DATA |
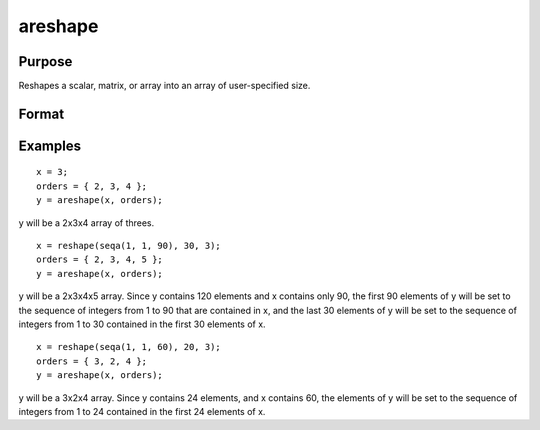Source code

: 
areshape
==============================================

Purpose
----------------
Reshapes a scalar, matrix, or array into an array of user-specified size.

Format
----------------
.. function:: areshape(x,  o)

    :param x: matrix, or N-dimensional array.
    :type x: scalar

    :param o: the sizes of the dimensions of the new array.
    :type o: Mx1 vector of orders

    :returns: y (*TODO*), M-dimensional array, created from data in x.

Examples
----------------

::

    x = 3;
    orders = { 2, 3, 4 };
    y = areshape(x, orders);

y will be a 2x3x4 array of threes.

::

    x = reshape(seqa(1, 1, 90), 30, 3);
    orders = { 2, 3, 4, 5 };
    y = areshape(x, orders);

y will be a 2x3x4x5 array. Since y contains 120 elements and x contains only 90, the first 90 elements of y will be set to the sequence of integers from 1 to 90 that are contained in x, and the last 30 elements of y will
be set to the sequence of integers from 1 to 30 contained in the first 30 elements of x.

::

    x = reshape(seqa(1, 1, 60), 20, 3);
    orders = { 3, 2, 4 };
    y = areshape(x, orders);

y will be a 3x2x4 array. Since y contains 24 elements, and x contains 60, the elements of y will be set to the sequence of integers from 1 to 24 contained in the first 24 elements of x.

.. seealso:: Functions :func:`aconcat`, :func:`squeeze`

EXERCISE BRIEF |
Return the lines containing "Since", taking each one from the listing.

OUTPUT FOR THIS EXERCISE |
y will be a 2x3x4x5 array. Since y contains 120 elements and x contains only 90, the first 90 elements of y will be set to the sequence of integers from 1 to 90 that are contained in x, and the last 30 elements of y will
y will be a 3x2x4 array. Since y contains 24 elements, and x contains 60, the elements of y will be set to the sequence of integers from 1 to 24 contained in the first 24 elements of x.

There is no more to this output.